After we have defined problem and topology, we can now finally train
the network. The most frequently used error function for training
neural networks is arguably the :doxy:`SquaredLoss`, but Shark offers
alternatives. Since the xor Problem is a classification task, we can
use the :doxy:`CrossEntropy` error to maximize the class probability
[Bishop1995]_. The cross entropy assumes the inputs to be the log of
the unnormalized probability :math:`p(y=c|x)`, i.e. the probability of
the input to belong to class :math:`c`. The cross entropy uses an
exponential normalisation to transform the inputs into proper
normalised probabilities, however this is done in a numerically stable
way.

The c-th output neuron of the network encodes in this case the
probability of class c. In case of a binary problem, we can omit one
output neuron and in this case, it is assumed that the output of the
`imaginary` second neuron is just the negative of the first. The loss
function takes care of the normalisation. After training, the most
likely class label of an input can be evaluated by picking the class
of the neuron with highest activation value.  In the case of only one
output neuron, the sign decides: negative activation is class 0,
positive is class 1.

For optimizing this function the improved resilient backpropagation
algorithm ([IgelHüsken2003]_, a faster, more robust variant of the
seminal Rprop algorithm [Riedmiller1994]_) is used: ::


		//get problem data
		LabeledData<RealVector,unsigned int> dataset = xorProblem();
		
		//create error function
		CrossEntropy loss; // surrogate loss for training
		ErrorFunction error(dataset,&network,&loss);
		
		//initialize Rprop and initialize the network randomly
		initRandomUniform(network,-0.1,0.1);
		IRpropPlus optimizer;
		optimizer.init(error);
		unsigned numberOfSteps = 1000;
		for(unsigned step = 0; step != numberOfSteps; ++step) 
			optimizer.step(error);
			
		

If you don't know how to use and evaluate the trained model you will find the information in the getting started section.

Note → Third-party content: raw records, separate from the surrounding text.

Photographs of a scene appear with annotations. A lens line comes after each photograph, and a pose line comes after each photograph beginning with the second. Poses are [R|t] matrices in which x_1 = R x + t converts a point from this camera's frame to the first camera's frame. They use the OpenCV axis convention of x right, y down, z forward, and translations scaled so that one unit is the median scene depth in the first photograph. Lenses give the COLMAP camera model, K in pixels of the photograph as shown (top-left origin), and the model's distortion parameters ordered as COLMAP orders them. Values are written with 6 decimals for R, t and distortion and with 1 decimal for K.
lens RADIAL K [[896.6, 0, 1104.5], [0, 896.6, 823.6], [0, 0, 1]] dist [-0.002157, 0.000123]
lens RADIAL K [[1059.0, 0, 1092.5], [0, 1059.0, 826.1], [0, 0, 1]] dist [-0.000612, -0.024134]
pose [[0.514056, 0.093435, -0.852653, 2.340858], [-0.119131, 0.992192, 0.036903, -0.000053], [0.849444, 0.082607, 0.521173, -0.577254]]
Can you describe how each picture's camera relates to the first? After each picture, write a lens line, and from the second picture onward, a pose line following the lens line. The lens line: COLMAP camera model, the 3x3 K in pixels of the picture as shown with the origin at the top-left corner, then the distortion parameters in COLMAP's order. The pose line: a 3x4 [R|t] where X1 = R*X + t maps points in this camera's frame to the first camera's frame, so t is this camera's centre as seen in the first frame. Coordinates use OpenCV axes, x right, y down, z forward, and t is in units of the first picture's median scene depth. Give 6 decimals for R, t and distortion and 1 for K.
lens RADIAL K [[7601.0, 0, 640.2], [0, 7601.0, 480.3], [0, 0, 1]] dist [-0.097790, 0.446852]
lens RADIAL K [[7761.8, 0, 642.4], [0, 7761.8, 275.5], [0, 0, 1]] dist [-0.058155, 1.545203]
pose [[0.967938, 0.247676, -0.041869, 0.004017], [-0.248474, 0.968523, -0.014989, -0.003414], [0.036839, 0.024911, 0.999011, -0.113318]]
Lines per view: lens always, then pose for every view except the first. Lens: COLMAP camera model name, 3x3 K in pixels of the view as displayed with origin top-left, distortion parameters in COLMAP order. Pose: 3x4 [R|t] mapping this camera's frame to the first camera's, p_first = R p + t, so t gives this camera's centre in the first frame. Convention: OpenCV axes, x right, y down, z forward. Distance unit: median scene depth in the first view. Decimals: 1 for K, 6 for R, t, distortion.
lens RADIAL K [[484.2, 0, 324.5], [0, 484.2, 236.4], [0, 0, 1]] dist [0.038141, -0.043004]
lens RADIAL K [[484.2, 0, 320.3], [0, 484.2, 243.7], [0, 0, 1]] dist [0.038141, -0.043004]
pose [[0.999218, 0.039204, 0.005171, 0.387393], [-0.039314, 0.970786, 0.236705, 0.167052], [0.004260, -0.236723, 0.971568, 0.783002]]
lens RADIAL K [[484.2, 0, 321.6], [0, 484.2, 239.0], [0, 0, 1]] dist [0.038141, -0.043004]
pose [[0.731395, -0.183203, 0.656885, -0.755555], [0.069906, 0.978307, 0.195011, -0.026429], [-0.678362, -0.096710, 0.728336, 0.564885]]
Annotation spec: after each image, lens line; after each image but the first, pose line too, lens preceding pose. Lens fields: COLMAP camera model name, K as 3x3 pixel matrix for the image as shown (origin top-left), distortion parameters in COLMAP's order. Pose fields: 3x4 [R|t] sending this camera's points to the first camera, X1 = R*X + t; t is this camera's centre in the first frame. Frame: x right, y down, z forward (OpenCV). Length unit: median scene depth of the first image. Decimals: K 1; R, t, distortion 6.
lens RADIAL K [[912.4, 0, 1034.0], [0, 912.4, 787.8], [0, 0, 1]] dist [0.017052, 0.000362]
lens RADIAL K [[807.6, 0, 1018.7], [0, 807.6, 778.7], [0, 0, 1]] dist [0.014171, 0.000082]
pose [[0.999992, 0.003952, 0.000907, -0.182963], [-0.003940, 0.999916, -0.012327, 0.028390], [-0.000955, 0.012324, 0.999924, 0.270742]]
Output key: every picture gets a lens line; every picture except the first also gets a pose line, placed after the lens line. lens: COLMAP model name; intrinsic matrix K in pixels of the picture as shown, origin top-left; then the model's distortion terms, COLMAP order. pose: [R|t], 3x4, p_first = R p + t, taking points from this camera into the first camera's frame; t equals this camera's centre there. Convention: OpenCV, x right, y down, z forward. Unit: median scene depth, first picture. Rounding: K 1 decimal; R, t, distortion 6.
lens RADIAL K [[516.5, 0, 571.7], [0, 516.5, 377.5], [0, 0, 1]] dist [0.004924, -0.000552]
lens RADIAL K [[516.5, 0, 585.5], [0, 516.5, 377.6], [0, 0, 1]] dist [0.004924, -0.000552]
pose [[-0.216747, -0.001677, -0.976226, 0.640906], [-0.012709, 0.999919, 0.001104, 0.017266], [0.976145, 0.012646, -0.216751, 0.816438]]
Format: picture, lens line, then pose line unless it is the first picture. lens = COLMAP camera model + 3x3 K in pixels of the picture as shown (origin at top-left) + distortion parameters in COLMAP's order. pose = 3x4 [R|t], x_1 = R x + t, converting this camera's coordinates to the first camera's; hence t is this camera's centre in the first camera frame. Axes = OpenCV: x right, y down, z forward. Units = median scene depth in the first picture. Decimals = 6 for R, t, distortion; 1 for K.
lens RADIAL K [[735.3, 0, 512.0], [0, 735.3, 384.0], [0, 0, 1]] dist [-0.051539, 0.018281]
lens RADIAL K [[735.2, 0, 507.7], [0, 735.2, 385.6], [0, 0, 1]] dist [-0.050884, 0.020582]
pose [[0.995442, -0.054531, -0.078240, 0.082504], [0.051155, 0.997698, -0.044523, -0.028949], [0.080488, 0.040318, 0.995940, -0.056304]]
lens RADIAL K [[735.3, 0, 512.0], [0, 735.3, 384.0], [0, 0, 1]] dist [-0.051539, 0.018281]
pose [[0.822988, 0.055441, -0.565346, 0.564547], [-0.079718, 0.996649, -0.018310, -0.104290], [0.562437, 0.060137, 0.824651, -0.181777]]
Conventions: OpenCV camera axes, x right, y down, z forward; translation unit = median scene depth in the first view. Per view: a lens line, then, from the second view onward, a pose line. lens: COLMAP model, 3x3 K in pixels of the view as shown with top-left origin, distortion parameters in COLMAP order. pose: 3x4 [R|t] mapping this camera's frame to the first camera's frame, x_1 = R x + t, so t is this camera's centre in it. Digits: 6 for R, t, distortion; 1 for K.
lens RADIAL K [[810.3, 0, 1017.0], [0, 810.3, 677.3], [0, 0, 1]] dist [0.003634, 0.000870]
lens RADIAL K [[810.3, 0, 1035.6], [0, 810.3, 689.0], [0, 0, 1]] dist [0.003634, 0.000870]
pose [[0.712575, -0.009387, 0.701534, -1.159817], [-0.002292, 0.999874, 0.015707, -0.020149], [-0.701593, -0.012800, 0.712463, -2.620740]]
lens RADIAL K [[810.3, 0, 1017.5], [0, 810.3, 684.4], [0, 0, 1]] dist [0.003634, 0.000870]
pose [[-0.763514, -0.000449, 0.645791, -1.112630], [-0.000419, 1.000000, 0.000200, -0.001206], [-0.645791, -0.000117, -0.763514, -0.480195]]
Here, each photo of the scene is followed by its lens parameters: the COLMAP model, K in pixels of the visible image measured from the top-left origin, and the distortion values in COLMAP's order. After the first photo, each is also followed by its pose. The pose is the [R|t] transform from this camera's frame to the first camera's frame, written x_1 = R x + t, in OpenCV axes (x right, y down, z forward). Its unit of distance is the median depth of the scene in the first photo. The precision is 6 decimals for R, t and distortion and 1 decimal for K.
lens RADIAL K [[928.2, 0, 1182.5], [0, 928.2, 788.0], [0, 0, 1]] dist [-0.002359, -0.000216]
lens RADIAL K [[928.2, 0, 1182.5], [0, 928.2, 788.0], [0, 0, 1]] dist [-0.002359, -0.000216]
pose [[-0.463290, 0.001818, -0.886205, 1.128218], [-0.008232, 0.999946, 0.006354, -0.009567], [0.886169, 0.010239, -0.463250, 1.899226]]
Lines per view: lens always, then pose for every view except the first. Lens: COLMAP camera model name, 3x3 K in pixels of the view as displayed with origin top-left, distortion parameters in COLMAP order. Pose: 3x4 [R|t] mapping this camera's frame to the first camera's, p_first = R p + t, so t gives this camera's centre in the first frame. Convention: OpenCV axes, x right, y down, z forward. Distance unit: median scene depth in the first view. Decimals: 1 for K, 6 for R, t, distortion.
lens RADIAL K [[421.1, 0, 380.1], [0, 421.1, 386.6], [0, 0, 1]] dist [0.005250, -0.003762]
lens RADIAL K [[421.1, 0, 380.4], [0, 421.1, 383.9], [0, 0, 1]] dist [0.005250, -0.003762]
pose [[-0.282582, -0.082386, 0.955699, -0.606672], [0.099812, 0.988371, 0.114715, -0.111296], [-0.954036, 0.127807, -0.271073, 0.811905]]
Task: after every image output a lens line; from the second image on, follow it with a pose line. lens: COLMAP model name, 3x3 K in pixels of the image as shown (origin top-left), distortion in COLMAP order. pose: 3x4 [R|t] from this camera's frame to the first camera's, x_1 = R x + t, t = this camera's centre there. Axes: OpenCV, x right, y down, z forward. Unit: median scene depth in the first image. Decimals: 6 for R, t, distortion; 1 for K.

Calculate the probabilities
-----------------------------------------

As outlined earlier, the network does not return the actual probabilities after training However, sometimes we are
interested int he probabilities in which case we need to convert the network output. For this purpose, we can use the
:doxy:`Softmax` model. It takes the input and applies just the right transformation for the probabilities. Additionally,
it handles the case of only a single output just as well as if we had trained the model with two output neurons.
What we need to do is concatenate our ffnet with it and print out the probabilities::


		cout<<"probabilities:"<<std::endl;
		Softmax probabilty(1);
		for(std::size_t i = 0; i != 4; ++i){
			cout<< (network>>probabilty)(dataset.element(i).input)<<std::endl;
		}
		


Other network types
---------------------

Shark offers many different types of neural other neural networks,
including radial basis function networks using :doxy:`RBFLayer`
and recurrent neural networks (:doxy:`RNNet`)
as well as support vector and regularization networks.

Full example program
----------------------

The full example program is  :doxy:`FFNNBasicTutorial.cpp`.
Multi class classification with cross entropy is shown in :doxy:`FFNNMultiClassCrossEntropy.cpp`.

References
^^^^^^^^^^

.. [Bishop1995] C.M. Bishop. Neural networks for pattern recognition. Oxford University Press, 1995.

.. [IgelHüsken2003] C. Igel and M. Hüsken.
   Empirical Evaluation of the Improved Rprop Learning Algorithm. Neurocomputing 50(C), pp. 105-123, 2003

.. [KrizhevskyEtAl2012] A. Krizhevsky, I. Sutskever,
   G. E. Hinton. ImageNet Classification with Deep Convolutional
   Neural Networks. In: NIPS 2012, pp. 1097-1105, 2012

.. [ReedMarks1998] R.D. Redd and R.J. Marks. Neural smithing:
   supervised learning in feedforward artificial neural networks. MIT  Press, 1998

.. [Riedmiller1994] M. Riedmiller.
   Advanced supervised learning in multilayer perceptrons-from backpropagation to adaptive learning techniques. International Journal of Computer Standards and Interfaces 16(3), pp. 265-278, 1994.